The work, led by scientist Juan CarlosIzpisúa of the Salk Institute, California and researchers at Murcia Catholic University (UCAM), was carried out in China to side-step the potential legal issues, according to El Pais. The researchers did not release further details to the newspaper as they said they plan to publish their findings in a scientific journal.

Biologist Estrella Núñez of Spain's Murcia Catholic University who worked on the project told El Pais: "The results are very promising."

Núñez said the researchers plan to experiment with human cells and rodent and pig cells, as well as with non-human primates.

Rhesus macaque monkeys, primate, stock, getty,
A stock image of Rhesus macaque monkeys. Researchers working in China are making human-monkey hybrids. Getty

The experiments come after Izpisúa's lab unsuccessfully carried out the world's first experiment on human and pig chimeras in 2017. The human cells "contributed very little" to the embryo's growth at one human cell for every 100,000 pig, Pablo Ross, a veterinary researcher at the University of California, Davis, who worked on the 2017 study told El Pais.

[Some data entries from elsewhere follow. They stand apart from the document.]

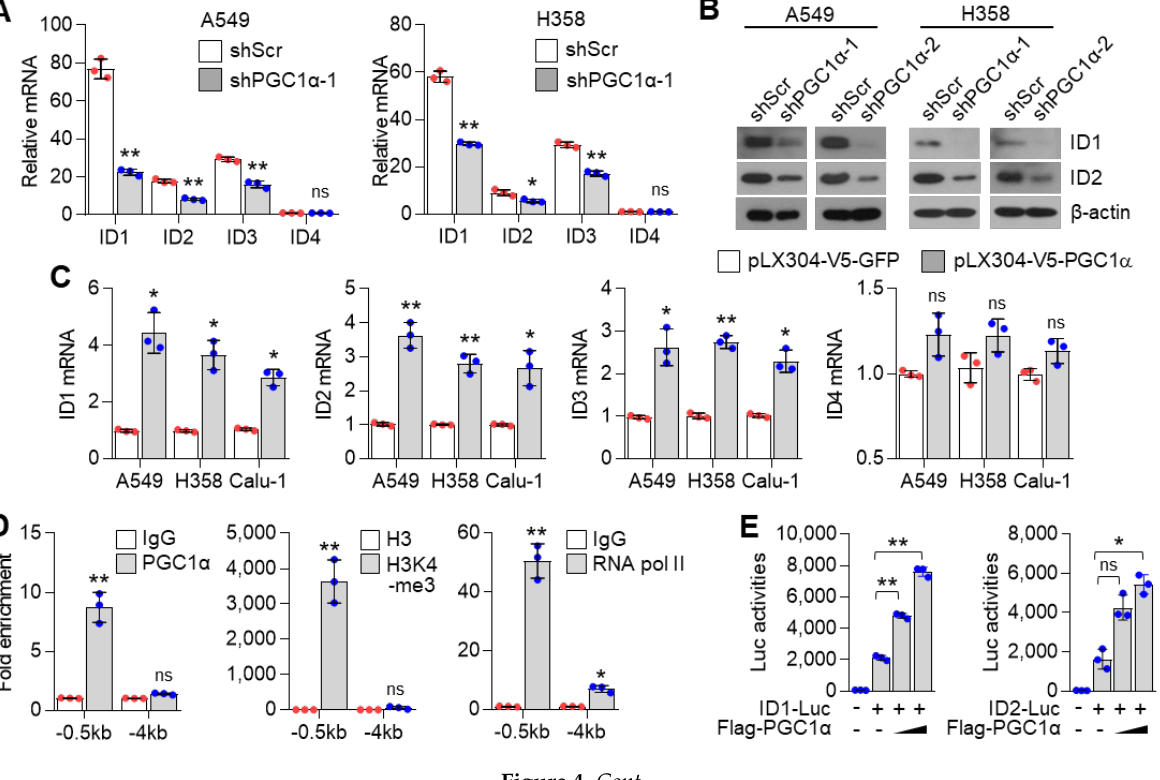
Figure 4. ID1 is a downstream target of PGC1α and is linked to EMT in lung cancer cells. ( A ) qPCR of ID genes in the control or PGC1α-silenced A549 and H358 cells ( n = 3). ( B ) Protein expression of ID1 and ID2 in the control and PGC1α- silenced A549 and H358 cells. ( C ) Expression of the ID genes in GFP or PGC1α stably expressing lung cancer cells ( n = 3).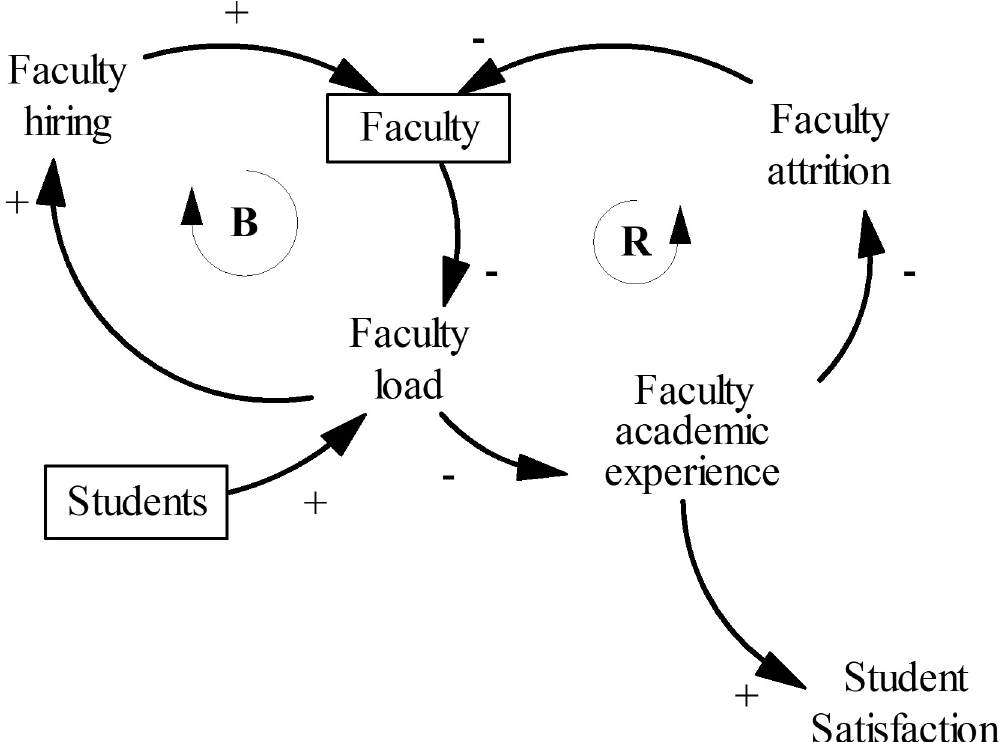
Fig 3. Causal structure of the faculty sector. The letter B signifies a balancing loop. The letter R is for a reinforcing loop.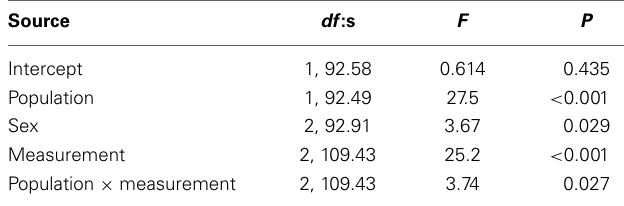
Table 2 | Significance of fixed factors in explaining variance in boldness score according to linear mixed effect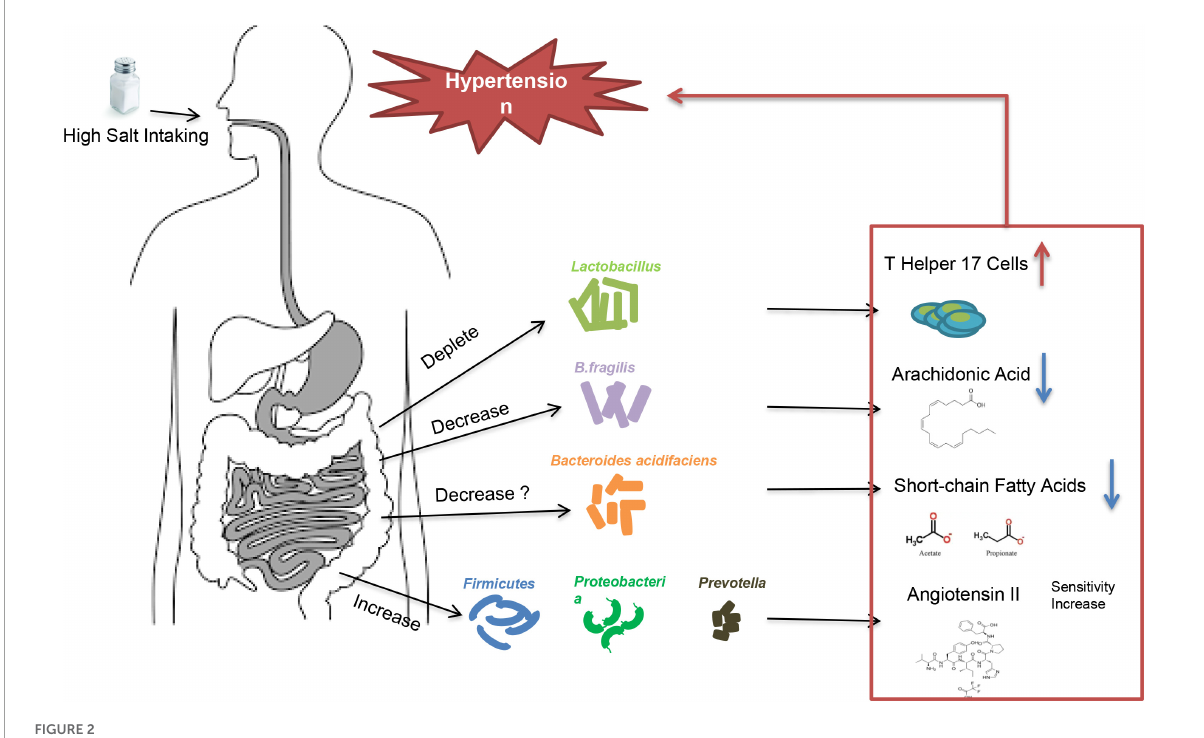
FIGURE2 High salt intake triggers high blood pressure through intestinal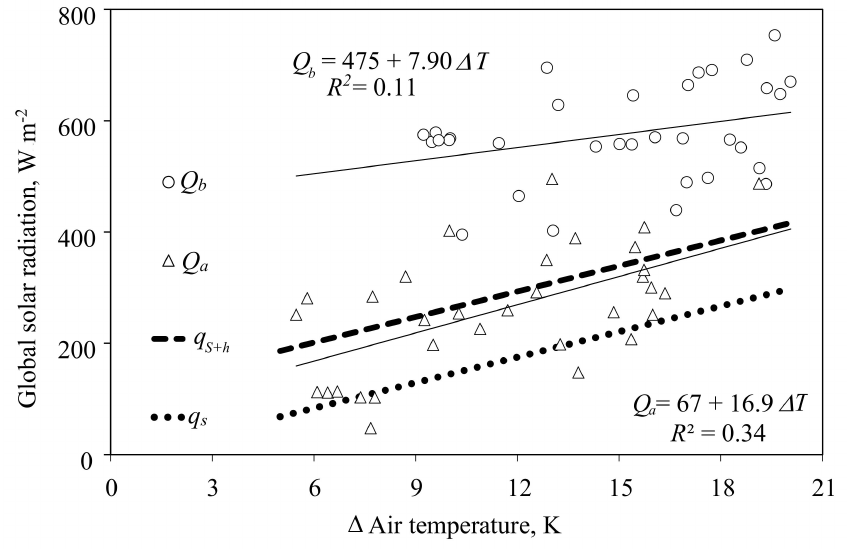
Figure 4. Constraints of outside global radiation and air temperature for the gas exchange measurement of an adult tomato crop in the period from 22 March to 16 May 2016 at supply air rates of 200 m 3 h − 1 . A total of 33 data points depict the hourly average of the outside global radiation (W m − 2 ) as a function of the di ff erence of the air temperature in the cabin and outside the greenhouse ( ∆ T , K) during the hour before ( Q b ) or after ( Q a ), when the roof vents opened for the first or last time of the day, respectively. On the remaining 23 days, the vents did not open at any time. Solid lines represent regression lines and dotted lines represent the calculated constraints of the global radiation according to the sensitive heat transfer, q s (W m − 2 ), and sensitive plus latent heat transfer q s + l (W m − 2 ) out of the cabin. Transpiration of 120 g m − 2 h − 1 related to a cultivation area of 24 m 2 and a transmission coe ffi cient of 0.6 of the cabin cover for global radiation were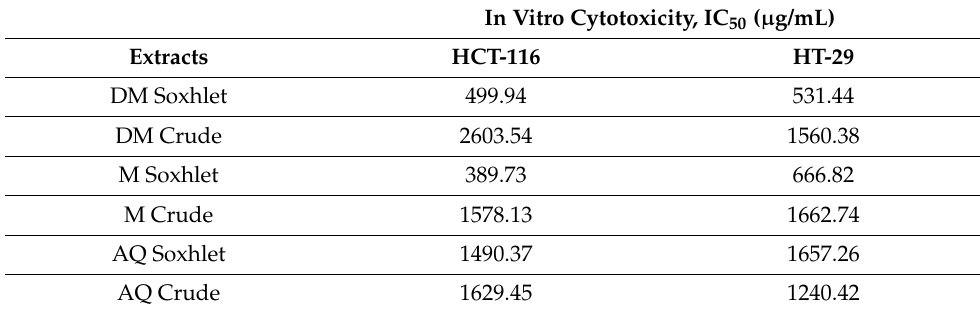
Figure 4. Effect of DM extracts on the viability of CRC cell lines. HCT-116 and HT-29 cells were seeded in 96-well plates and treated subsequently with different concentrations of DM extracts (0– 100–250–500–750 µg.mL −1 ). MTT tetrazolium reduction assay was used to measure HCT-116 and HT-29 cell viability after 24 h and 48 h treatment. ( A, B ) Effect of DM extract (Soxhlet and crude) on HCT-116 cells at 24 h and 48 h. ( C, D ) Effect of DM extract (Soxhlet and crude) on HT-29 at 24 h and 48 h. The percentage of cell viability was calculated considering the value of the control as 100%. Results are presented as the mean ± SD ( n ≥ 3). ** p < 0.01, *** p < 0.001, and **** p < 0.0001 vs. crude extract. #### p < 0.0001 vs. control group. DM: dichloromethane/methanol. Table 5. Cytotoxic activity of organic extracts on CRC cell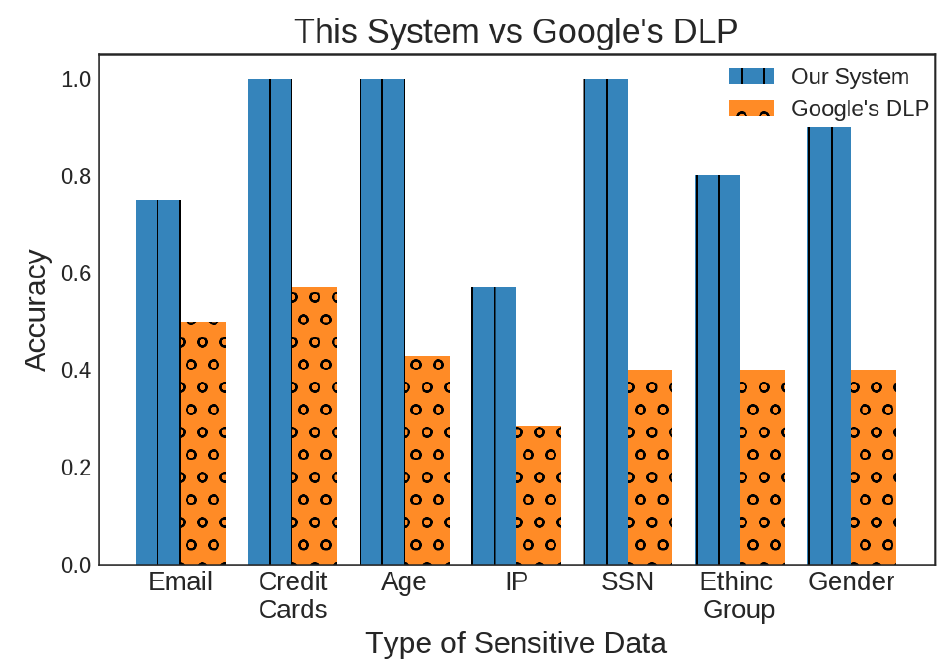
Figure 5. Comparative evaluation between our system and Google’s Data Loss Prevention (DLP)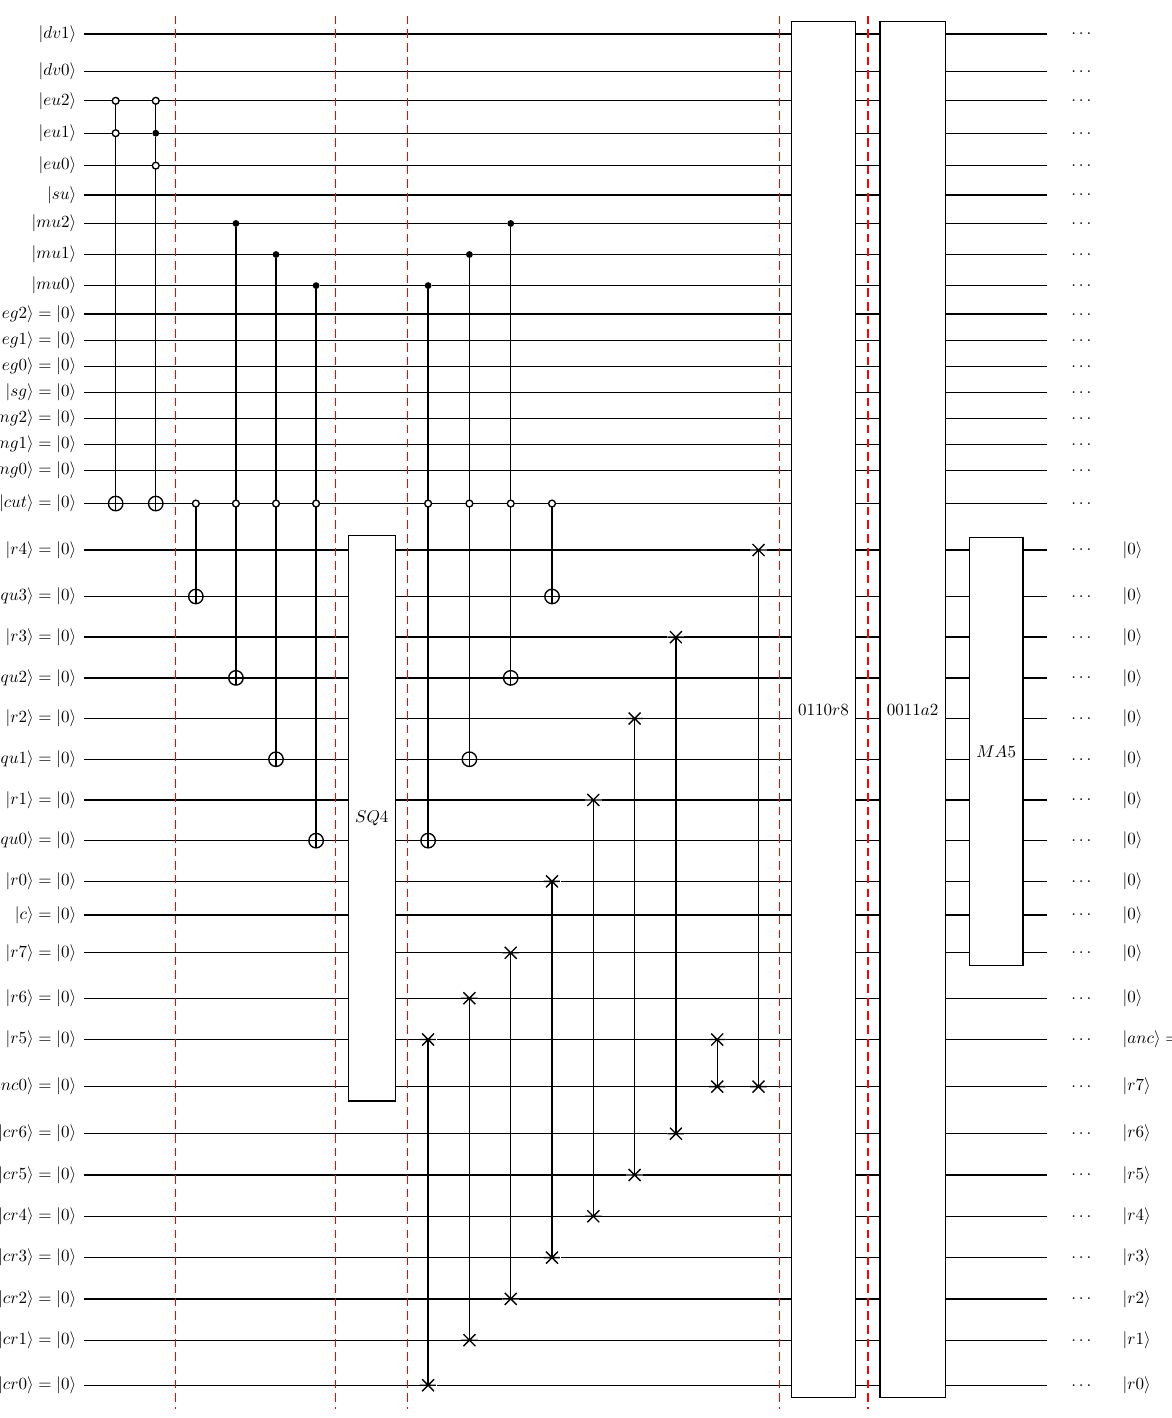
Figure 3. Modified D1Q3 model: quantum circuit design for computing (cid:126) g eq . Floating-point represen- tation uses four mantissa qubits ( N M = 4) and three exponent qubits ( N E = 3), with an exponent bias set to eight. Part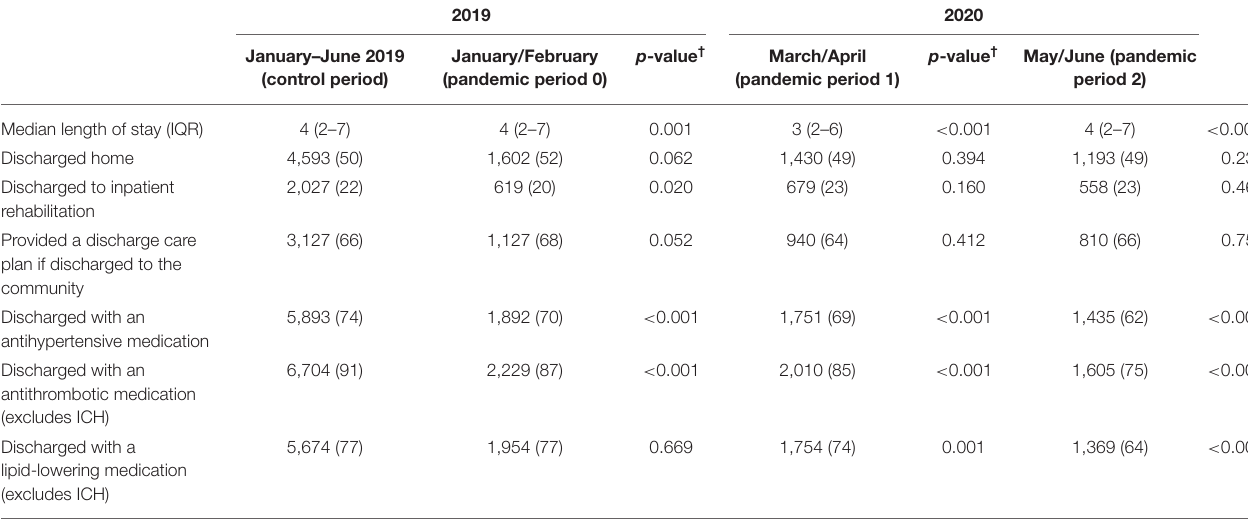
TABLE 2 | Comparison of discharge care and length of stay for the historical-control period and different stages of the pandemic in 2020.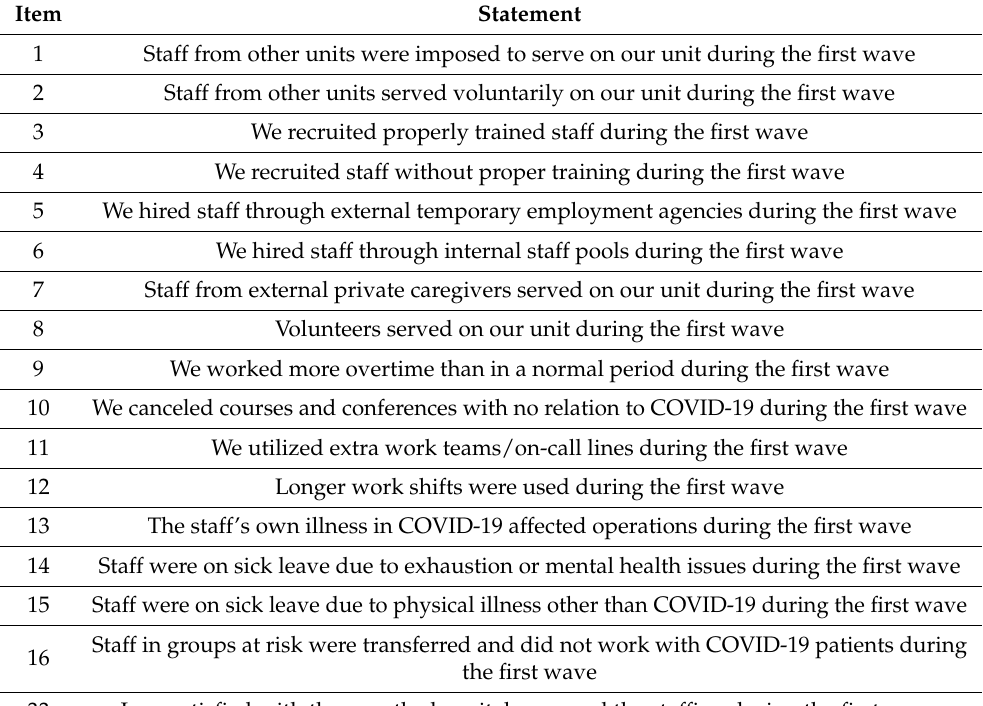
Table 1. The items developed for the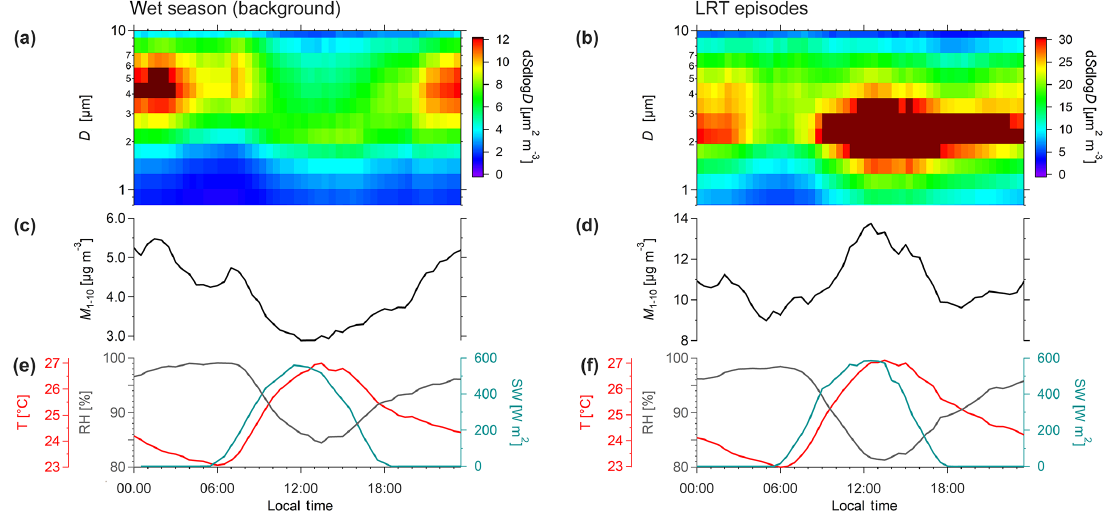
Figure 10. Diurnal cycles in selected aerosol and meteorological parameters during the wet season without major dust influence vs. LRT episodes within the time frame shown in Fig. 9. (a, b) Image plots of aerosol size surface distribution for the size range from 0.8 to 10µm. (c, d) Coarse mode aerosol mass concentration M 1–10 . (e, f) Micrometeorological parameters, temperature, RH, and incoming short-wave solar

Speaking to MIT Technology Review, Ross argued using monkeys to grow human organs isn't the best approach, either.

"I always made the case that it doesn't make sense to use a primate for that. Typically they are very small, and they take too long to develop," he said.

Such experiments are not condoned in the U.S., where the National Institutes of Health has stopped short of a ban by blocking funding for chimera experiments. An NIH spokesperson recently told Science a proposal to rethink the block in 2016 is "still under consideration."